Static linkage: Labour regulation, Mines Act.
6. EOS-N1 (Anvesha): hyperspectral satellite
GS area: Science and Technology
ISRO launched the EOS-N1 satellite, named Anvesha, on the PSLV-C62 mission from Sriharikota.
- Type: Hyperspectral Earth observation satellite.
- Hyperspectral capability: Identifies materials across hundreds of narrow spectral bands, compared to multispectral satellites that use only a few broad bands. This allows identification of specific minerals, vegetation stress and military camouflage.
- Payloads: 18 co-passenger payloads carried alongside the primary satellite.
- Applications: Strategic surveillance, precision agriculture, urban mapping and environmental monitoring.
- Developer: ISRO, aligned with DRDO requirements for strategic surveillance.
Static linkage: ISRO missions, remote sensing.
7. India-Bangladesh Ganga Water Sharing Treaty (1996)
GS area: International Relations
The 1996 treaty expires in December 2026 and renewal discussions are active.
- Duration: 30 years from signing. Renewable by consent of both parties.
- Mechanism: Ten-day rotation formula for the dry season (January to May). Each side alternates priority access to Ganga flows.
- Allocation formula: Based on average flows recorded between 1949 and 1988 at Farakka.
- Emergency provision: Consultations triggered if flows drop below 50,000 cusecs at Farakka.
- Governance: Joint Committee with equal representation from both countries. Reviews every 5 years.
- Regulated at: Farakka Barrage in West Bengal. Monitored at Hardinge Bridge on the Bangladesh side.
Static linkage: India-Bangladesh relations, river water treaties.
8. EX Hydrae: white dwarf research
GS area: Science and Technology
NASA's IXPE mission studied polarisation patterns of X-rays from EX Hydrae, a white dwarf binary system.

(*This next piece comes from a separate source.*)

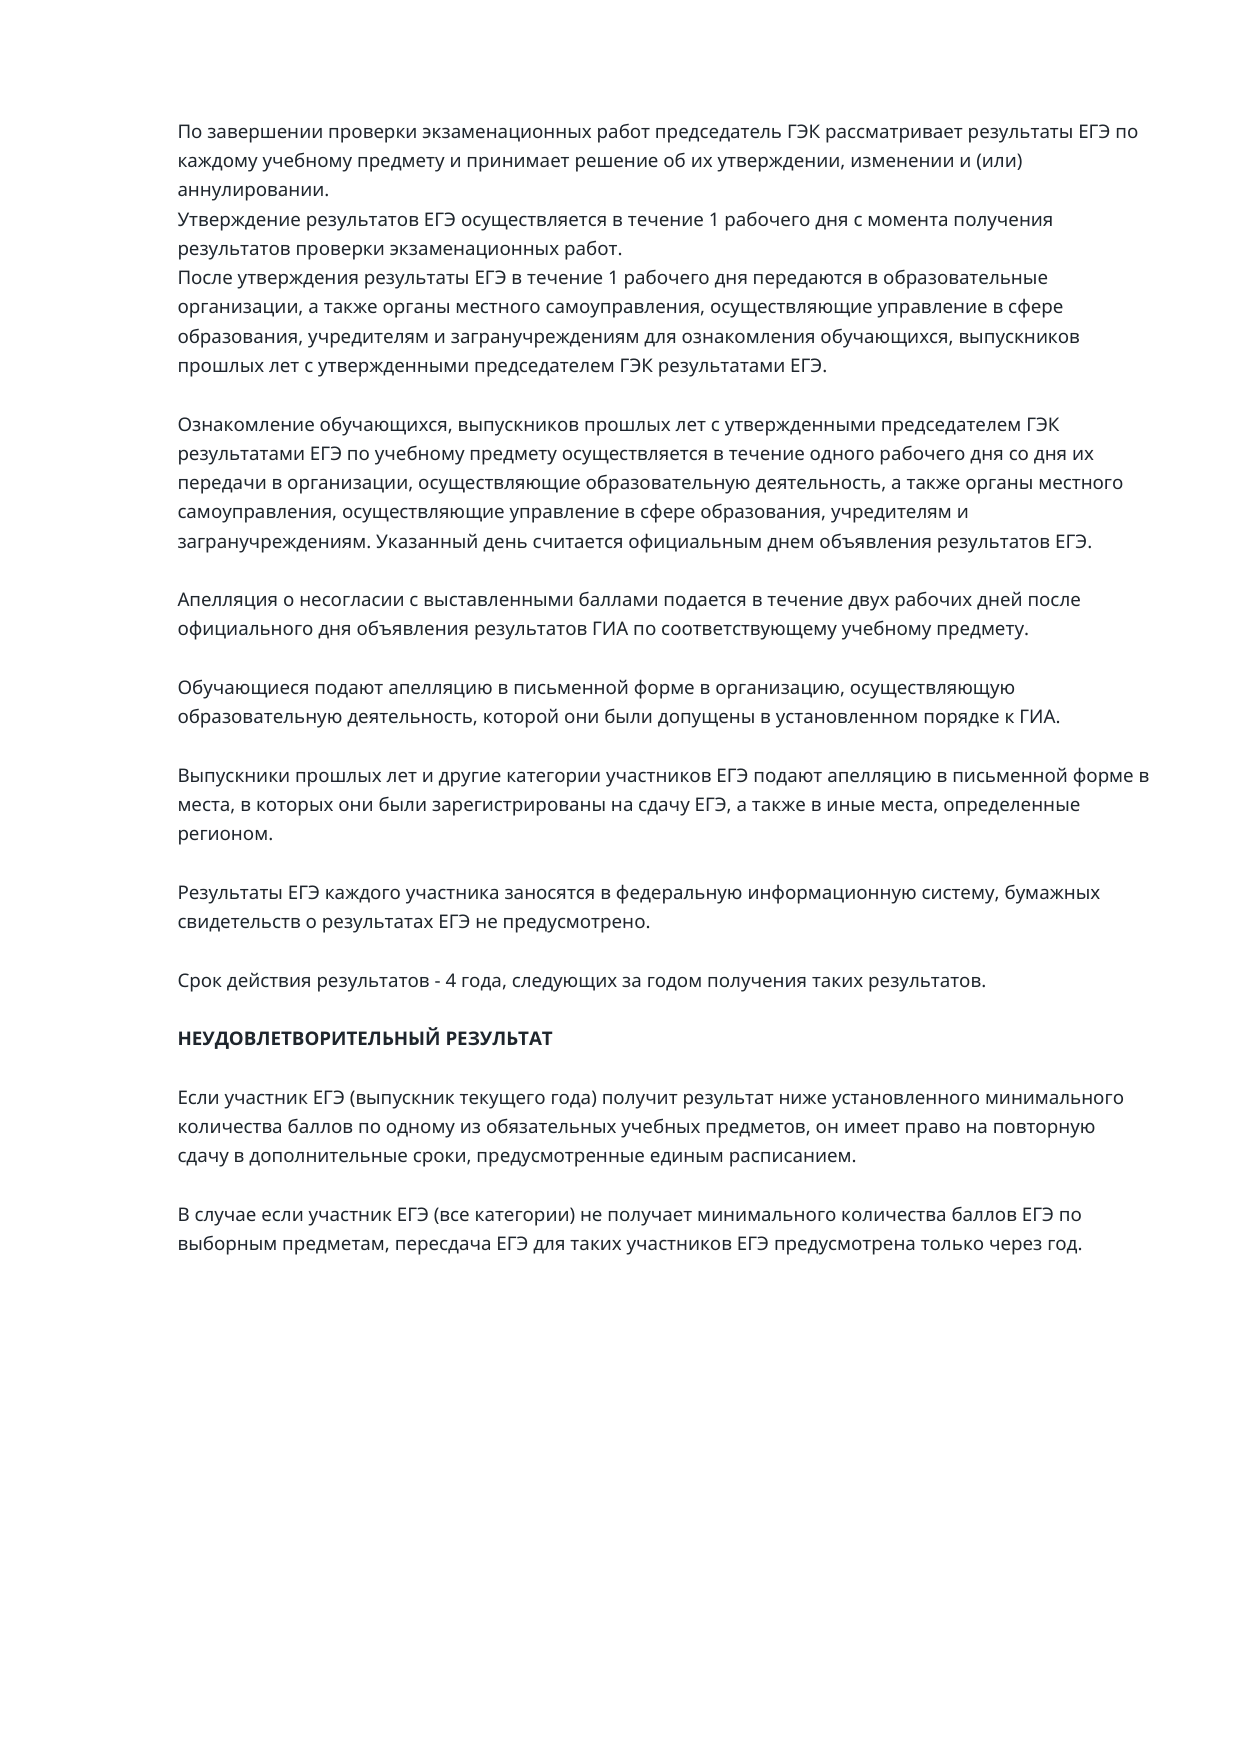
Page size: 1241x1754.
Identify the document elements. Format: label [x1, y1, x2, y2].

text [177, 118, 1152, 1256]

- Distance: Approximately 200 light-years. Located in the constellation Hydra.
- Type: Intermediate polar, meaning the white dwarf has a moderate magnetic field that disrupts the accretion disc partially.
- Chandrasekhar limit: The maximum mass a white dwarf can have is approximately 1.4 solar masses. Above this, it collapses into a neutron star or explodes as a Type Ia supernova.

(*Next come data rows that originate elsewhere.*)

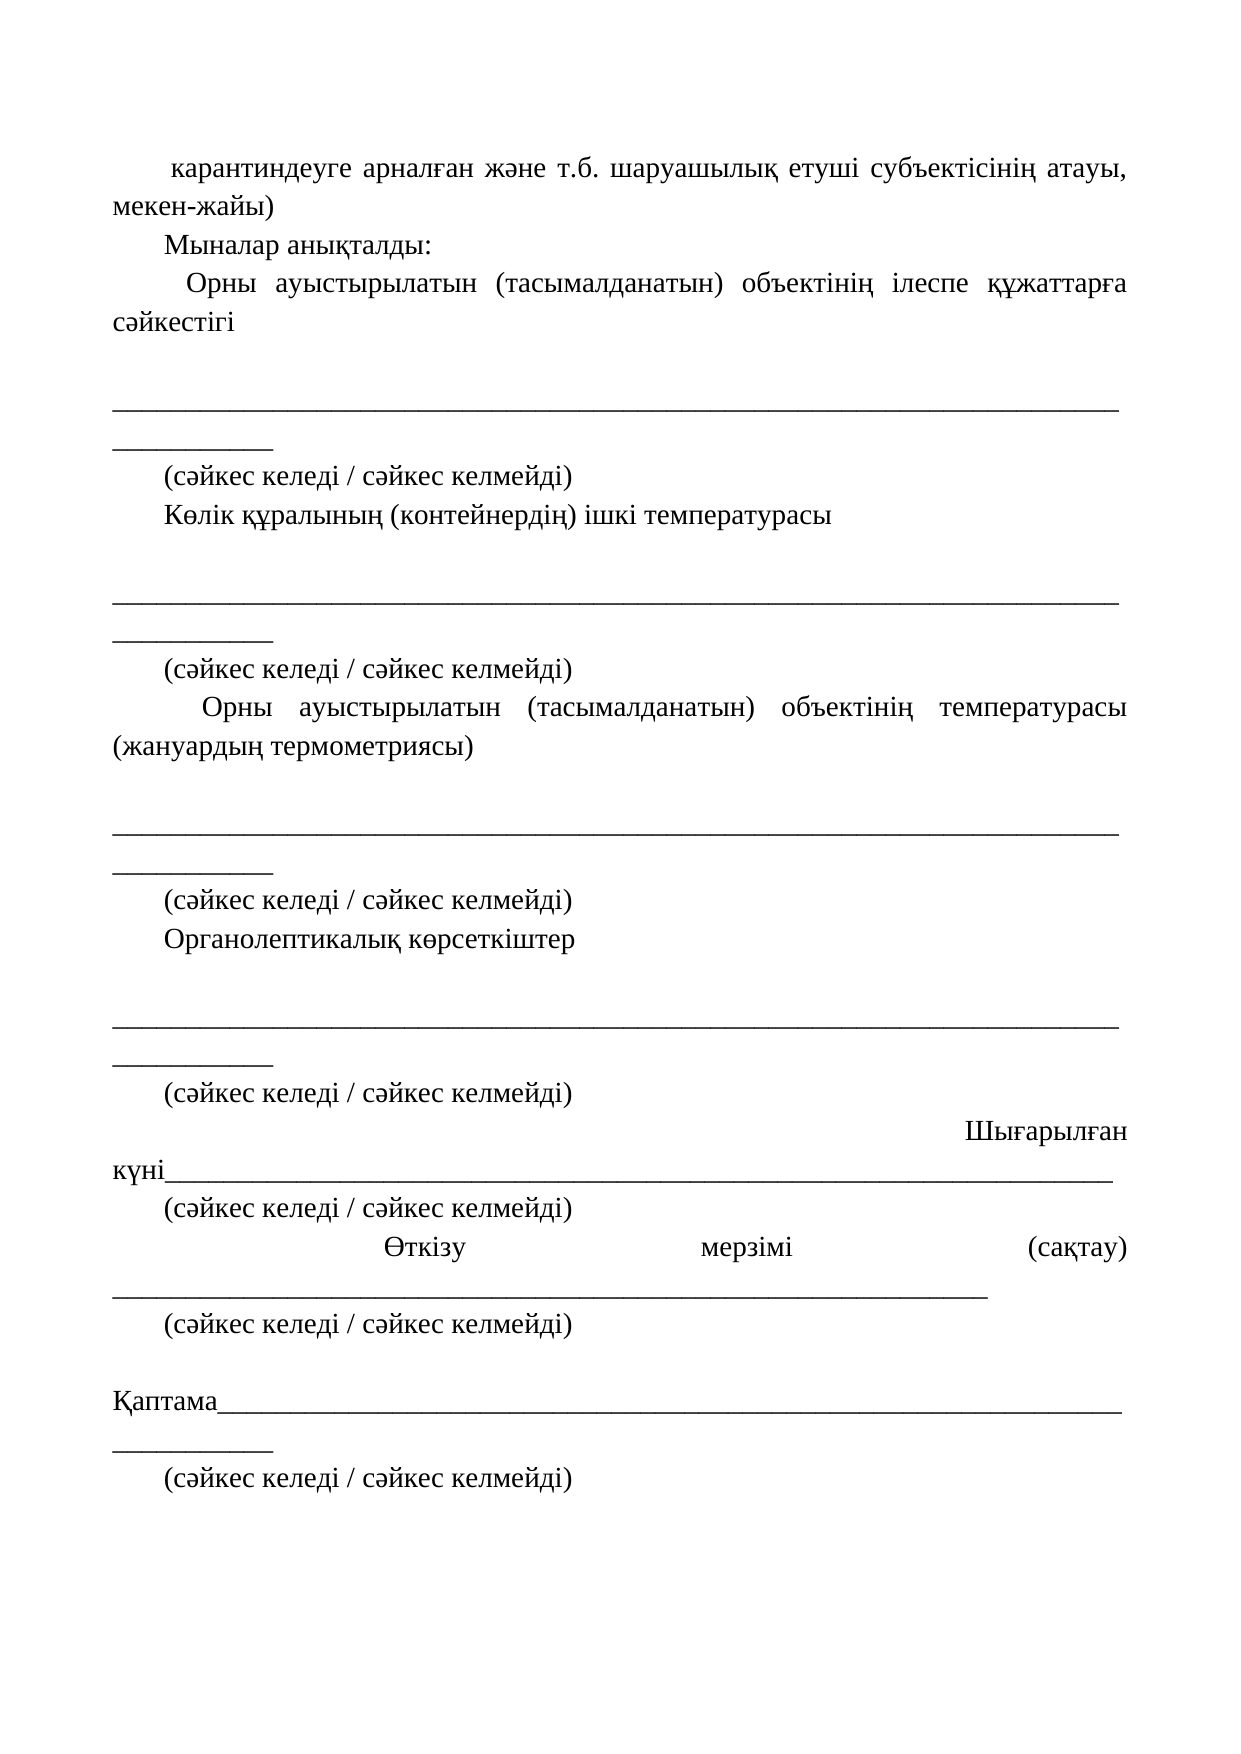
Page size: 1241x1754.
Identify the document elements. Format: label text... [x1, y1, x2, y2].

text Көлік құралының (контейнердің) ішкі температурасы [112, 497, 1128, 530]
text ________________________________________________________________________________ [112, 959, 1128, 1070]
text Орны ауыстырылатын (тасымалданатын) объектінің ілеспе құжаттарға сәйкестігі [112, 266, 1128, 338]
text (сәйкес келеді / сәйкес келмейді) [112, 1191, 1128, 1224]
text (сәйкес келеді / сәйкес келмейді) [112, 1460, 1128, 1494]
text (сәйкес келеді / сәйкес келмейді) [112, 882, 1128, 916]
text Органолептикалық көрсеткіштер [112, 921, 1128, 954]
text Қаптама_________________________________________________________________________ [112, 1345, 1128, 1455]
text ________________________________________________________________________________ [112, 767, 1128, 877]
text (сәйкес келеді / сәйкес келмейді) [112, 1306, 1128, 1340]
text Шығарылған күні_________________________________________________________________ [112, 1113, 1128, 1186]
text Өткізу мерзімі (сақтау) ____________________________________________________________ [112, 1229, 1128, 1301]
text карантиндеуге арналған және т.б. шаруашылық етуші субъектісінің атауы, мекен-жайы) [112, 150, 1128, 222]
text Мыналар анықталды: [112, 227, 1128, 261]
text ________________________________________________________________________________ [112, 535, 1128, 646]
text (сәйкес келеді / сәйкес келмейді) [112, 1075, 1128, 1108]
text (сәйкес келеді / сәйкес келмейді) [112, 458, 1128, 492]
text (сәйкес келеді / сәйкес келмейді) [112, 651, 1128, 684]
text Орны ауыстырылатын (тасымалданатын) объектінің температурасы (жануардың термометриясы) [112, 689, 1128, 762]
text ________________________________________________________________________________ [112, 343, 1128, 453]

- Finding: Hot gas columns rise thousands of kilometres above the white dwarf surface at the magnetic poles, detected through X-ray polarisation by IXPE.

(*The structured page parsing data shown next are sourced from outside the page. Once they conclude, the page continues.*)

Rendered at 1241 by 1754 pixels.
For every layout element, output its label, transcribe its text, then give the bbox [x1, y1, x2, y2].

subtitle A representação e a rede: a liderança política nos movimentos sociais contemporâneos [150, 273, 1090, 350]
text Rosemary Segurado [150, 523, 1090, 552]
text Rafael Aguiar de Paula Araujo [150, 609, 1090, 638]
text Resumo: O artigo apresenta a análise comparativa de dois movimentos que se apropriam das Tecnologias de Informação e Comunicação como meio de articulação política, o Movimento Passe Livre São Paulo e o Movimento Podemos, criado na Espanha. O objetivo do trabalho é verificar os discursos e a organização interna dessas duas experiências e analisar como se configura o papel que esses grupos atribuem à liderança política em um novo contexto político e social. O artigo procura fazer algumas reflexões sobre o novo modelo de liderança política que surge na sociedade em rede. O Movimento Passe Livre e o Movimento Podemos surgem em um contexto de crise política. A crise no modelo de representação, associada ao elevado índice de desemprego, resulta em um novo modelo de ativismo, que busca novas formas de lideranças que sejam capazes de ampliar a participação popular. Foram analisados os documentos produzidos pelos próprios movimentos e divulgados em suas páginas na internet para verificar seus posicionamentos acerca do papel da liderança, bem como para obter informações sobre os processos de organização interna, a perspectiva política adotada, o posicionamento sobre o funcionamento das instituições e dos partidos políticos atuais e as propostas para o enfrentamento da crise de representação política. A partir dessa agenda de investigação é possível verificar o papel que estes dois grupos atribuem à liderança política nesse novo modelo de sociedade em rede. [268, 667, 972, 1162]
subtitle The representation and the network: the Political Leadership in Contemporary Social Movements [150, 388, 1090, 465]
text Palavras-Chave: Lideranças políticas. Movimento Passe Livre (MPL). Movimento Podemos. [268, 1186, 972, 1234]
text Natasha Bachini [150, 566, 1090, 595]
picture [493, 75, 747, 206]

Static linkage: Astronomy, stellar evolution.
9. Bio-bitumen production: India first
GS area: Economy, Science and Technology
India became the first country to produce bio-bitumen at commercial scale.
- Institutions: CSIR-CRRI (Central Road Research Institute), New Delhi and CSIR-IIP (Indian Institute of Petroleum), Dehradun.
- Process: Pyrolysis converts agricultural residues (primarily rice straw) into bio-oil, which replaces 20 to 30% of conventional petroleum bitumen.
- Trial site: A 100-metre stretch on the Jorabat-Shillong Expressway (NH-40) in Meghalaya.
- Benefits: Reduces road construction cost, extends road service life and addresses stubble burning by creating an economic value for rice straw.
- Stubble burning link: Farmers burn rice straw because the residue has no value. Bio-bitumen creates demand for straw, potentially reducing burning.
Static linkage: Road infrastructure, stubble burning, circular economy.
10. Briefly noted
- Weimar Triangle: France, Germany and Poland. Named after the city of Weimar where the first foreign ministers' meeting was held in 1991. Promotes European integration and coordinates EU foreign policy, especially on Russia and Eastern Europe.
- Victoria bushfires: Temperatures exceeding 40°C in January 2026. Victoria sits in southeastern Australia, bordered by New South Wales, South Australia, Tasman Sea and Southern Ocean.